Work request —
Report back each line of the records that contains the string "Girasoli".

Saved data entries
"""
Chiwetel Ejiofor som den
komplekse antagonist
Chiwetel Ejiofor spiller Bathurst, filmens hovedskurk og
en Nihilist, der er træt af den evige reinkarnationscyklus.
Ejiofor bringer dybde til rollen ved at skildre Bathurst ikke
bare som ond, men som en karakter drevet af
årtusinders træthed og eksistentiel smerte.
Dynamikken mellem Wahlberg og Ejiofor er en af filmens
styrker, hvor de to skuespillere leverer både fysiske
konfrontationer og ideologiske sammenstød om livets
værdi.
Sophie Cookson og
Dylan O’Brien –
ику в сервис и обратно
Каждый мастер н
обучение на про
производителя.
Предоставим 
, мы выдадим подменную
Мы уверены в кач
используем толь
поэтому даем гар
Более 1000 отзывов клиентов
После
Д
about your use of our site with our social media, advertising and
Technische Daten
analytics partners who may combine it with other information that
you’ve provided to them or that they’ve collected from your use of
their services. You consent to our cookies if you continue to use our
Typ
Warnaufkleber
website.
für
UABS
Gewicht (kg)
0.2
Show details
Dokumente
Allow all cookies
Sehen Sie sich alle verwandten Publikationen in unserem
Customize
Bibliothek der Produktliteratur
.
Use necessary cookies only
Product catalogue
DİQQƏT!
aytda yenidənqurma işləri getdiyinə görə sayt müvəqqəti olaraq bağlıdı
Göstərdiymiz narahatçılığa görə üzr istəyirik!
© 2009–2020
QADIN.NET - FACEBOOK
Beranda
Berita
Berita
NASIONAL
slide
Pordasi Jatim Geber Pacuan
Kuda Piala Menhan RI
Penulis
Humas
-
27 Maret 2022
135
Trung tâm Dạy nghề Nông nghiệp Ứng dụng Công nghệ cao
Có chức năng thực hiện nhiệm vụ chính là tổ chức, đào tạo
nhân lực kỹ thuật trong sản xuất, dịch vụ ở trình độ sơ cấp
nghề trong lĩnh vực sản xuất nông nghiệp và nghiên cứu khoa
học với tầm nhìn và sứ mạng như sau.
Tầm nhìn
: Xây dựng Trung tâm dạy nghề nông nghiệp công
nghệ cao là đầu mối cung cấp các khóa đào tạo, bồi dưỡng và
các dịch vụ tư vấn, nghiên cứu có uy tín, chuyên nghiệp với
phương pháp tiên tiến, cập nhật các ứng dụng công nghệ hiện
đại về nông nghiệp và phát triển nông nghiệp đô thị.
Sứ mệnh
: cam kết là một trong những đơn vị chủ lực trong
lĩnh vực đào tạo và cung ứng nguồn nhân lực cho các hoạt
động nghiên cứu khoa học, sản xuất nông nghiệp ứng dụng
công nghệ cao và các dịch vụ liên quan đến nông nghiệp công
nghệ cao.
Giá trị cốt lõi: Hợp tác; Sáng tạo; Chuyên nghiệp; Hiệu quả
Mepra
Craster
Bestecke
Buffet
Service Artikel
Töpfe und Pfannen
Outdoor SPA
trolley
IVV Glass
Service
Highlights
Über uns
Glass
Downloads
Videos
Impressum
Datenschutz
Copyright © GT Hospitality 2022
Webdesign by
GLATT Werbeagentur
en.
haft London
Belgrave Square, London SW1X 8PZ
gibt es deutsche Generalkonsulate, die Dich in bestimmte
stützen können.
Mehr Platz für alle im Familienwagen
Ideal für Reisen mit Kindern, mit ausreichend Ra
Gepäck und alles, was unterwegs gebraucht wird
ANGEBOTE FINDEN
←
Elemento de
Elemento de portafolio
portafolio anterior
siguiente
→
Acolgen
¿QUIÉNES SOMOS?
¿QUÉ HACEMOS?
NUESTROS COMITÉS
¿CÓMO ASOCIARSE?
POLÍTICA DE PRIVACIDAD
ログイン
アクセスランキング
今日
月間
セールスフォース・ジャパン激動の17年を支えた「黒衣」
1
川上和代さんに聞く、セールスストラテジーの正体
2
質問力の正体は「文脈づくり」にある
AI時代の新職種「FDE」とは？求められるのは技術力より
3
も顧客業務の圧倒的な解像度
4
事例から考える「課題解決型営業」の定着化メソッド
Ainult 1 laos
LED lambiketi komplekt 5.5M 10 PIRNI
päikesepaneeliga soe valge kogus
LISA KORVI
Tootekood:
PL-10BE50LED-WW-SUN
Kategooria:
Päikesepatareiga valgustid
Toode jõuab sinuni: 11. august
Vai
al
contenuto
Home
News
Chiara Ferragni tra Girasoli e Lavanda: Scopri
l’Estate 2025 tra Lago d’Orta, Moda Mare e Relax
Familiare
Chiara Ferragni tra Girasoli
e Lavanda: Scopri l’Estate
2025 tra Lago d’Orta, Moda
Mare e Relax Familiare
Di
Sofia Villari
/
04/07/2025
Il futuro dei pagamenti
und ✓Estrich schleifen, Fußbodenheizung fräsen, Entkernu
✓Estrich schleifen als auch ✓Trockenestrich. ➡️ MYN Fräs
"""
Solution for this problem —
Chiara Ferragni tra Girasoli e Lavanda: Scopri
Chiara Ferragni tra Girasoli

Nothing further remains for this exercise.